Womack and Lowey have a lot to work out before November — like when the fiscal year will start

Rep. Steve Womack and his fellow budget process reformers have a lot of ground to cover this fall. (Bill Clark/CQ Roll Call file photo)
Rep. Steve Womack and his fellow budget process reformers have a lot of ground to cover this fall. (Bill Clark/CQ Roll Call file photo)

A special bicameral panel established to try to overhaul the annual budget process won’t reach a final agreement before the House leaves on Friday for its six-week midterm election break. But its members will meet privately one more time before the lame duck session to discuss various proposals that could become part of a final bill.

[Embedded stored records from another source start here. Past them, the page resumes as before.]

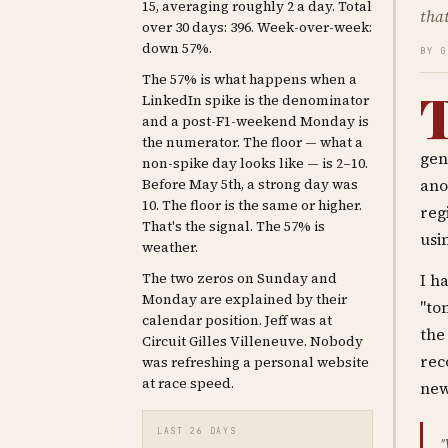
15, averaging roughly 2 a day. Total
that
over 30 days: 396. Week-over-week:
down 57%.
BY 
The 57% is what happens when a
LinkedIn spike is the denominator
and a post-F1-weekend Monday is
the numerator. The floor — what a
gen
non-spike day looks like — is 2–10.
Before May 5th, a strong day was
ano
10. The floor is the same or higher.
reg
That's the signal. The 57% is
usi
weather.
The two zeros on Sunday and
I h
Monday are explained by their
"to
calendar position. Jeff was at
the
Circuit Gilles Villeneuve. Nobody
rec
was refreshing a personal website
at race speed.
new
LAST 26 DAYS
"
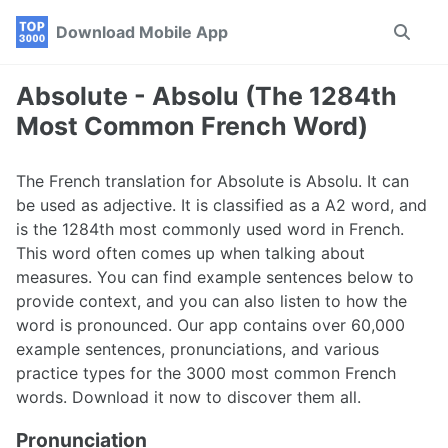
Skip
Skip
Skip
Download Mobile App
Toggle
to
to
to
search
primary
content
footer
navigation
Absolute - Absolu (The 1284th
Most Common French Word)
The French translation for Absolute is Absolu. It can
be used as adjective. It is classified as a A2 word, and
is the 1284th most commonly used word in French.
This word often comes up when talking about
measures. You can find example sentences below to
provide context, and you can also listen to how the
word is pronounced. Our app contains over 60,000
example sentences, pronunciations, and various
practice types for the 3000 most common French
words. Download it now to discover them all.
Pronunciation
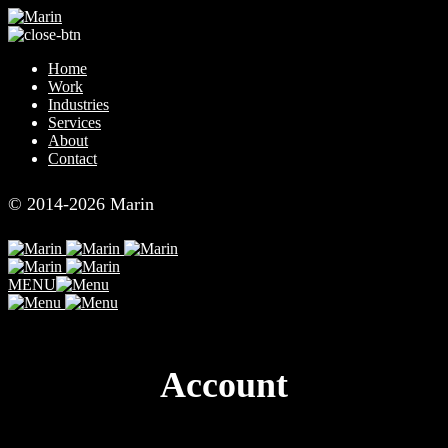
Skip
to
content
Home
Work
Industries
Services
About
Contact
© 2014-2026 Marin
MENU
Account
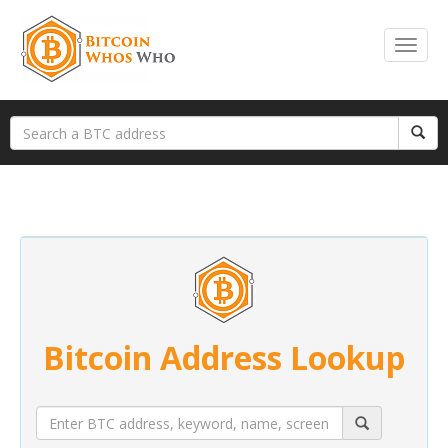
Bitcoin Address Lookup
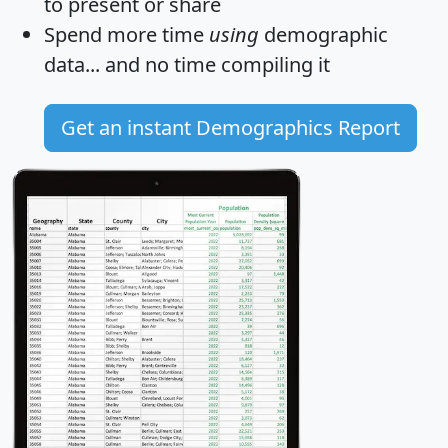
to present or share
Spend more time
using
demographic
data... and
no time
compiling it
Get an instant Demographics Report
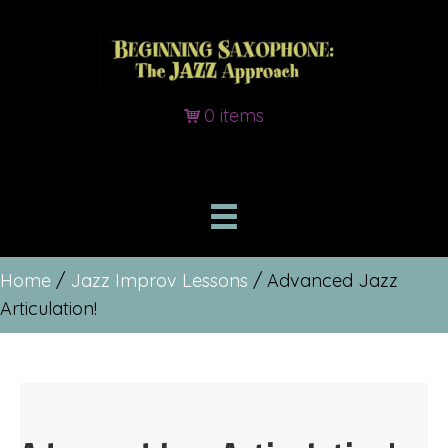
0 items
Home
/
Jazz Improv Lessons
/ Advanced Jazz
Articulation!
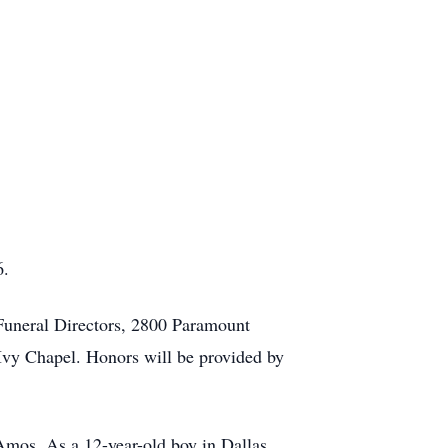
6.
 Funeral Directors, 2800 Paramount
Ivy Chapel. Honors will be provided by
mos. As a 12-year-old boy in Dallas,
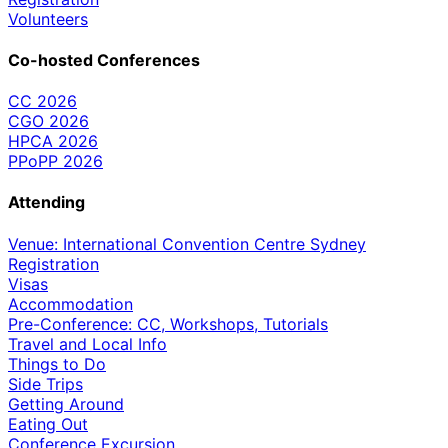
Volunteers
Co-hosted Conferences
CC 2026
CGO 2026
HPCA 2026
PPoPP 2026
Attending
Venue: International Convention Centre Sydney
Registration
Visas
Accommodation
Pre-Conference: CC, Workshops, Tutorials
Travel and Local Info
Things to Do
Side Trips
Getting Around
Eating Out
Conference Excursion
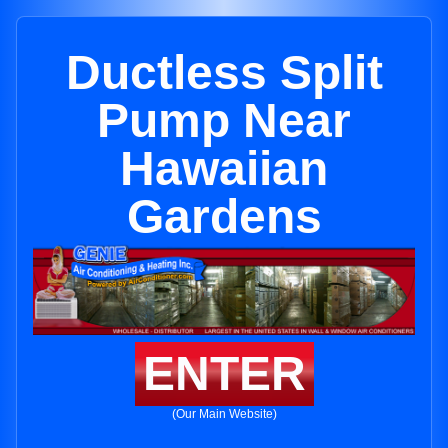
Ductless Split
Pump Near
Hawaiian
Gardens
ENTER
(Our Main Website)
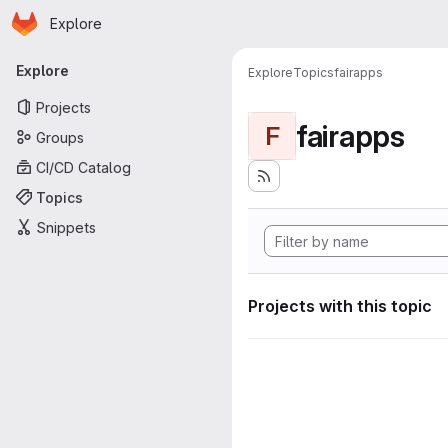
Homepage
Skip to main content
Explore
Primary navigation
Explore
Explore
Topics
fairapps
Projects
fairapps
F
Groups
CI/CD Catalog
Topics
Snippets
Projects with this topic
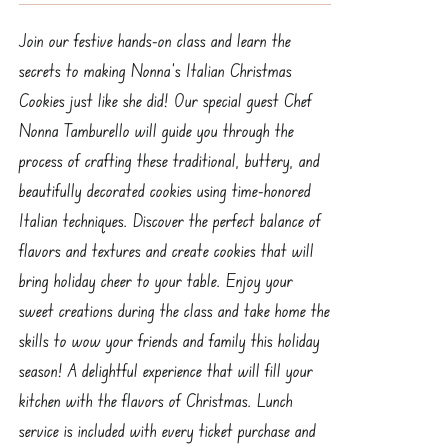
Join our festive hands-on class and learn the
secrets to making Nonna’s Italian Christmas
Cookies just like she did! Our special guest Chef
Nonna Tamburello will guide you through the
process of crafting these traditional, buttery, and
beautifully decorated cookies using time-honored
Italian techniques. Discover the perfect balance of
flavors and textures and create cookies that will
bring holiday cheer to your table. Enjoy your
sweet creations during the class and take home the
skills to wow your friends and family this holiday
season! A delightful experience that will fill your
kitchen with the flavors of Christmas. Lunch
service is included with every ticket purchase and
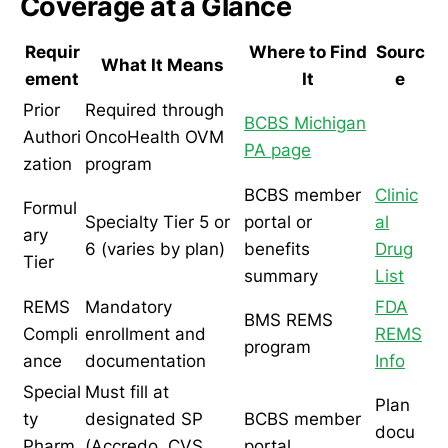
Coverage at a Glance
Requir
Where to Find
Sourc
What It Means
ement
It
e
Prior
Required through
BCBS Michigan
Authori
OncoHealth OVM
PA page
zation
program
BCBS member
Clinic
Formul
Specialty Tier 5 or
portal or
al
ary
6 (varies by plan)
benefits
Drug
Tier
summary
List
REMS
Mandatory
FDA
BMS REMS
Compli
enrollment and
REMS
program
ance
documentation
Info
Special
Must fill at
Plan
ty
designated SP
BCBS member
docu
Pharm
(Accredo, CVS
portal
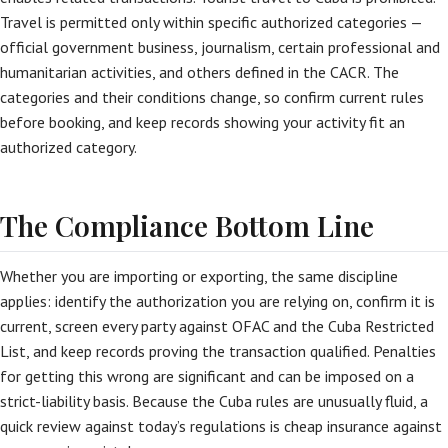
Travel is permitted only within specific authorized categories —
official government business, journalism, certain professional and
humanitarian activities, and others defined in the CACR. The
categories and their conditions change, so confirm current rules
before booking, and keep records showing your activity fit an
authorized category.
The Compliance Bottom Line
Whether you are importing or exporting, the same discipline
applies: identify the authorization you are relying on, confirm it is
current, screen every party against OFAC and the Cuba Restricted
List, and keep records proving the transaction qualified. Penalties
for getting this wrong are significant and can be imposed on a
strict-liability basis. Because the Cuba rules are unusually fluid, a
quick review against today’s regulations is cheap insurance against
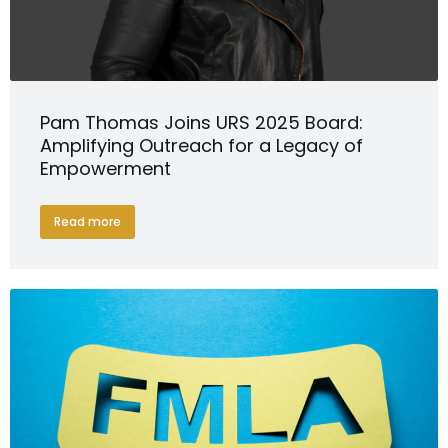
Pam Thomas Joins URS 2025 Board:
Amplifying Outreach for a Legacy of
Empowerment
Read more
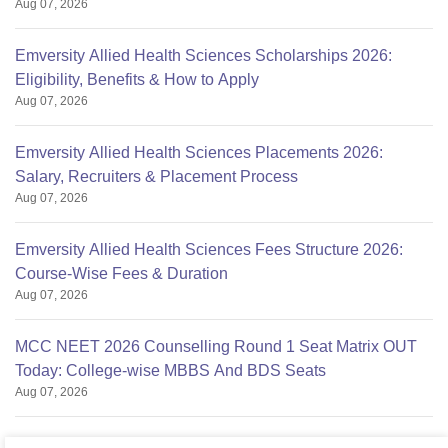
Aug 07, 2026
Emversity Allied Health Sciences Scholarships 2026:
Eligibility, Benefits & How to Apply
Aug 07, 2026
Emversity Allied Health Sciences Placements 2026:
Salary, Recruiters & Placement Process
Aug 07, 2026
Emversity Allied Health Sciences Fees Structure 2026:
Course-Wise Fees & Duration
Aug 07, 2026
MCC NEET 2026 Counselling Round 1 Seat Matrix OUT
Today: College-wise MBBS And BDS Seats
Aug 07, 2026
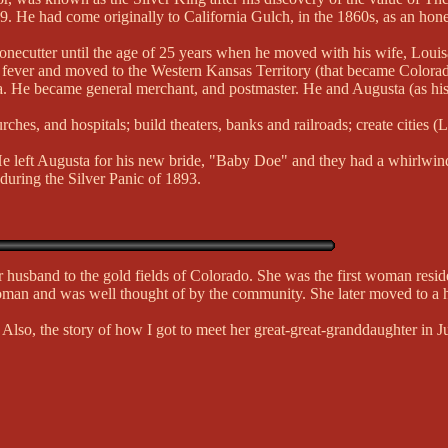
9. He had come originally to California Gulch, in the 1860s, as an hon
necutter until the age of 25 years when he moved with his wife, Loui
d fever and moved to the Western Kansas Territory (that became Colorad
 area. He became general merchant, and postmaster. He and Augusta (as 
es, and hospitals; build theaters, banks and railroads; create cities (L
. He left Augusta for his new bride, "Baby Doe" and they had a whirlwin
 during the Silver Panic of 1893.
husband to the gold fields of Colorado. She was the first woman resid
man and was well thought of by the community. She later moved to a
 Also, the story of how I got to meet her great-great-granddaughter in 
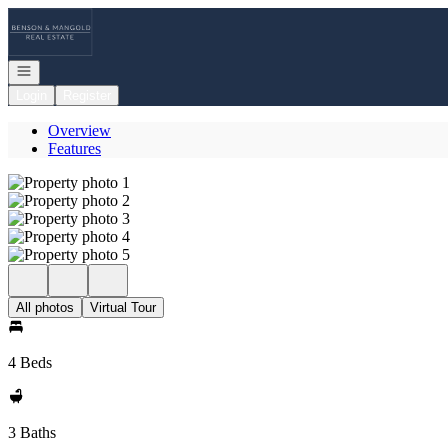
Go to: Homepage
Open navigation
Login
Register
Overview
Features
All photos
Virtual Tour
4 Beds
3 Baths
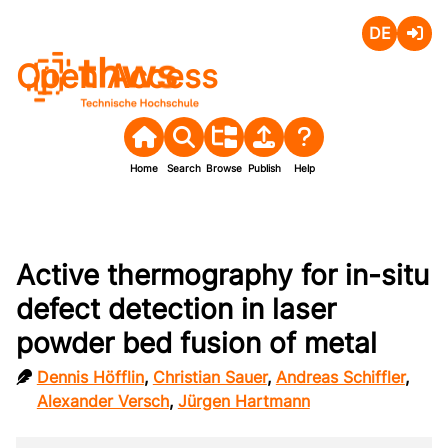
Deutsch
Login
Open Access
Home
Search
Browse
Publish
Help
Active thermography for in-situ
defect detection in laser
powder bed fusion of metal
Dennis Höfflin
,
Christian Sauer
,
Andreas Schiffler
,
Alexander Versch
,
Jürgen Hartmann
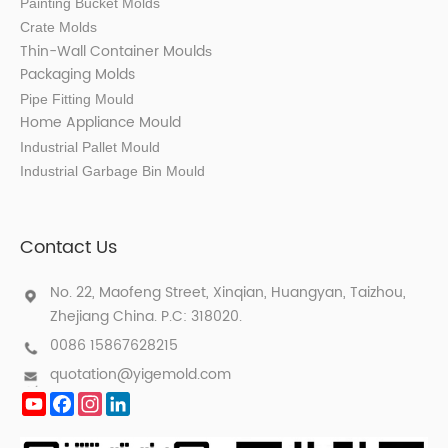
Painting Bucket Molds
Crate Molds
Thin-Wall Container Mould
s
Packaging Molds
Pipe Fitting Mould
Home Appliance Mould
Industrial Pallet Mould
Industrial Garbage Bin Mould
Contact Us
No. 22, Maofeng Street, Xinqian, Huangyan, Taizhou,
Zhejiang China. P.C: 318020.
0086 15867628215
quotation@yigemold.com
YouTube
Facebook
Instagram
LinkedIn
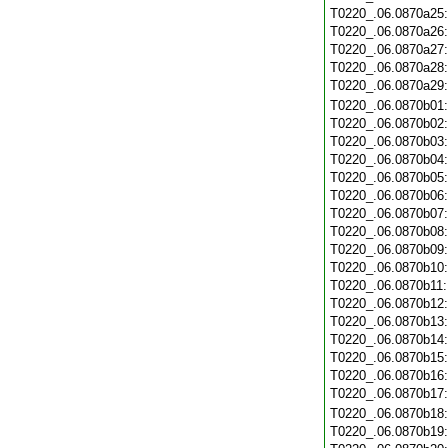
T0220_.06.0870a25
T0220_.06.0870a26
T0220_.06.0870a27
T0220_.06.0870a28
T0220_.06.0870a29
T0220_.06.0870b01
T0220_.06.0870b02
T0220_.06.0870b03
T0220_.06.0870b04
T0220_.06.0870b05
T0220_.06.0870b06
T0220_.06.0870b07
T0220_.06.0870b08
T0220_.06.0870b09
T0220_.06.0870b10
T0220_.06.0870b11
T0220_.06.0870b12
T0220_.06.0870b13
T0220_.06.0870b14
T0220_.06.0870b15
T0220_.06.0870b16
T0220_.06.0870b17
T0220_.06.0870b18
T0220_.06.0870b19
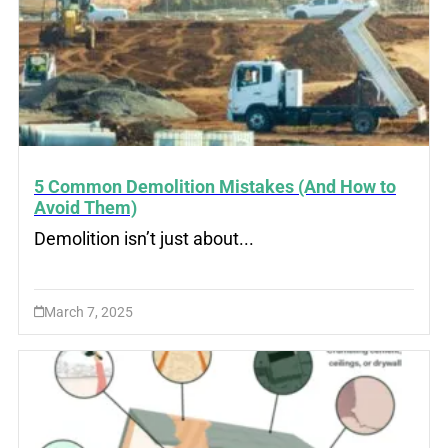
5 Common Demolition Mistakes (And How to
Avoid Them)
Demolition isn’t just about...
March 7, 2025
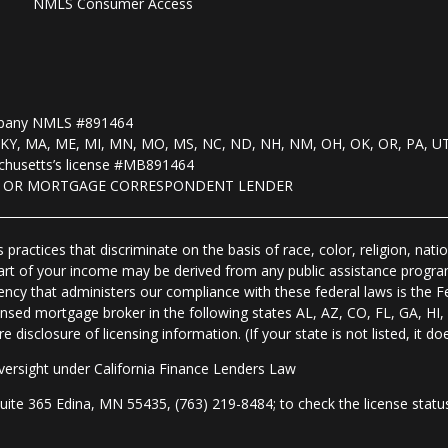
NMLS Consumer Access
mpany NMLS #891464
, KS, KY, MA, ME, MI, MN, MO, MS, NC, ND, NH, NM, OH, OK, OR, PA, U
husetts’s license #MB891464
R OR MORTGAGE CORRESPONDENT LENDER
practices that discriminate on the basis of race, color, religion, natio
 part of your income may be derived from any public assistance progra
ency that administers our compliance with these federal laws is the 
nsed mortgage broker in the following states AL, AZ, CO, FL, GA, H
isclosure of licensing information. (If your state is not listed, it doe
ersight under California Finance Lenders Law
 365 Edina, MN 55435, (763) 219-8484; to check the license status 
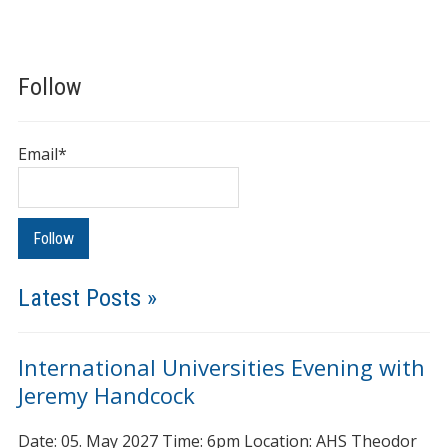
Follow
Email*
Latest Posts »
International Universities Evening with
Jeremy Handcock
Date: 05. May 2027 Time: 6pm Location: AHS Theodor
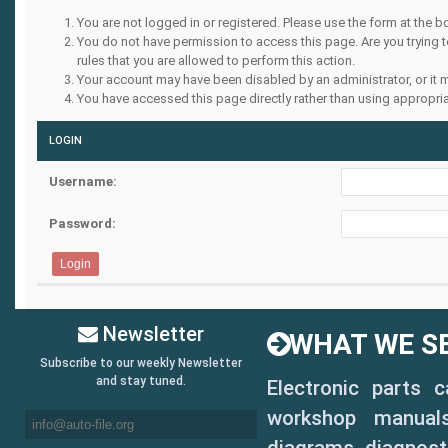
You are not logged in or registered. Please use the form at the b
You do not have permission to access this page. Are you trying 
rules that you are allowed to perform this action.
Your account may have been disabled by an administrator, or it 
You have accessed this page directly rather than using appropria
LOGIN
Username:
Password:
Newsletter
WHAT WE SE
Subscribe to our weekly Newsletter
and stay tuned.
Electronic parts 
workshop manuals,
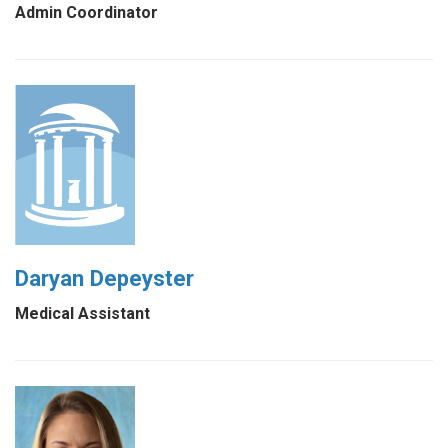
Admin Coordinator
Daryan Depeyster
Medical Assistant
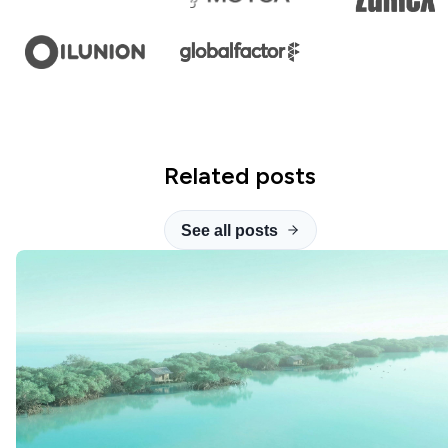
Related posts
See all posts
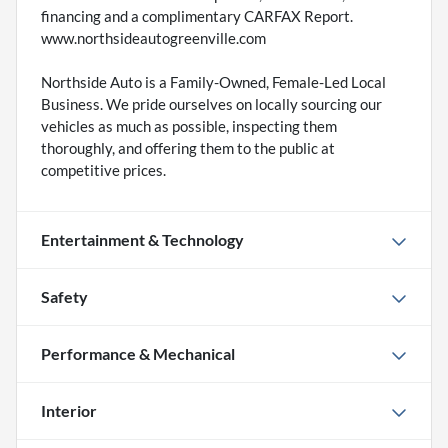
financing and a complimentary CARFAX Report.
www.northsideautogreenville.com
Northside Auto is a Family-Owned, Female-Led Local
Business. We pride ourselves on locally sourcing our
vehicles as much as possible, inspecting them
thoroughly, and offering them to the public at
competitive prices.
Entertainment & Technology
Safety
Performance & Mechanical
Interior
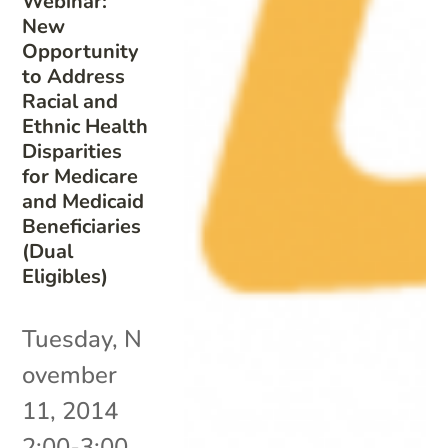
Webinar:
New
Opportunity
to Address
Racial and
Ethnic Health
Disparities
for Medicare
and Medicaid
Beneficiaries
(Dual
Eligibles)
Tuesday, N
ovember
11, 2014
2:00-3:00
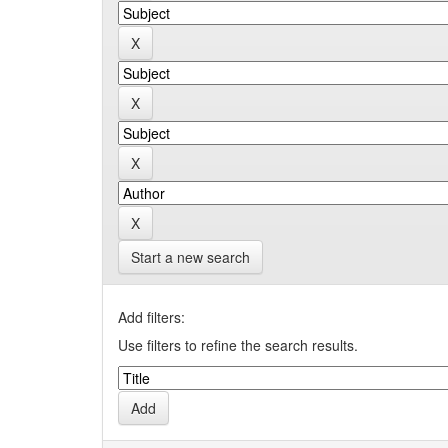
Start a new search
Add filters:
Use filters to refine the search results.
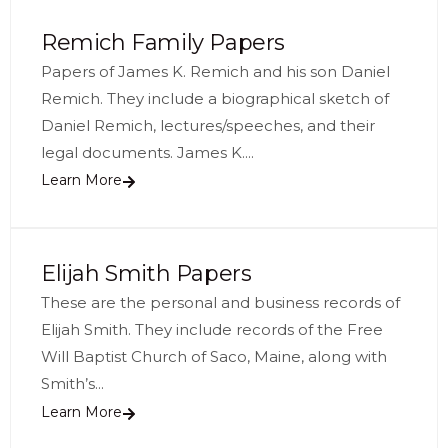
Remich Family Papers
Papers of James K. Remich and his son Daniel
Remich. They include a biographical sketch of
Daniel Remich, lectures/speeches, and their
legal documents. James K....
Learn More
Elijah Smith Papers
These are the personal and business records of
Elijah Smith. They include records of the Free
Will Baptist Church of Saco, Maine, along with
Smith’s...
Learn More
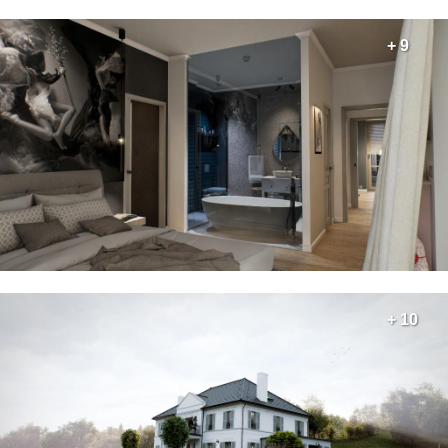
+ 9
+ 10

“With regards to timeline, the two co-chairs will not complete work on a joint proposal in the three legislative days remaining this month, so the end of September timeline will not be met,” according to Evan Hollander, a spokesman for Rep. Nita M. Lowey. The New York Democrat is co-chairwoman of the Joint Select Committee on Budget and Appropriations Process Reform, alongside co-chairman Steve Womack, an Arkansas Republican, who had pushed for a deal by the end of this month.

Lowey is also ranking member on the House Appropriations Committee, while Womack is chairman of the House Budget Committee. Hollander said the 16-member select panel will “hold an informal members meeting” Wednesday to discuss proposals circulated by the committee leaders.

Sen. David Perdue said Tuesday that he expects Wednesday’s meeting will be similar to several private meetings the panel has held during the past few weeks, where lawmakers discussed the changes they could make to the annual budget and appropriations process. Such changes under consideration have included moving to a two-year schedule for adoption of budget resolutions, and potentially turning the budget into legislation that would be signed into law.

[Potential Fiscal Year Move Sows Discord on Select Budget Panel]

“I would suspect it would be like the last couple working sessions … where we took a topic and said, ‘Okay. Let’s talk about pros and cons,’” the Georgia Republican said. “The question is, can we coalesce around some common issues, like biennial budgeting, milestones, is the budget going to be a law, consequences. Some pretty major stuff.”

There is a lot of ground to cover before the panel’s eight Republicans and eight Democrats are going to be ready to advance a final proposal ahead of the Nov. 30 deadline set out under the February law creating the select committee. If a majority of members on each side of the aisle on the panel can agree on a consensus package, it would be automatically placed on the Senate calendar for consideration, though it could be blocked if backers can’t round up 60 votes to advance the measure.

[Joint Budget Committee Will Meet on the Side to Work It Out]

Lowey has circulated a proposal that includes:

  • Eliminating the debt limit.
  • Moving from an annual to a biennial budget resolution.
  • Disallowing the use of filibuster-proof reconciliation procedures in the Senate for deficit-increasing legislation.
  • Restoring pay-as-you-go rules in the House requiring offsets for both tax cuts and mandatory spending increases.
  • Setting up a process by which discretionary spending level can be adopted if Congress can’t agree on a budget resolution by May 15.
  • Requiring the Appropriations panels to adopt a full set of subcommittee allocations before subcommittees can advance bills.

Womack’s ideas are quite a bit different. He has proposed the panel move the annual appropriations cycle from a fiscal year that begins on Oct. 1 to one that begins with the calendar year on Jan. 1, add incentives and punishments for lawmakers if the government isn’t funded on time, and strengthen the budget committee to make it “a bit more meaningful.”

One area they both agree on, however, is moving from an annual to a biennial budget resolution.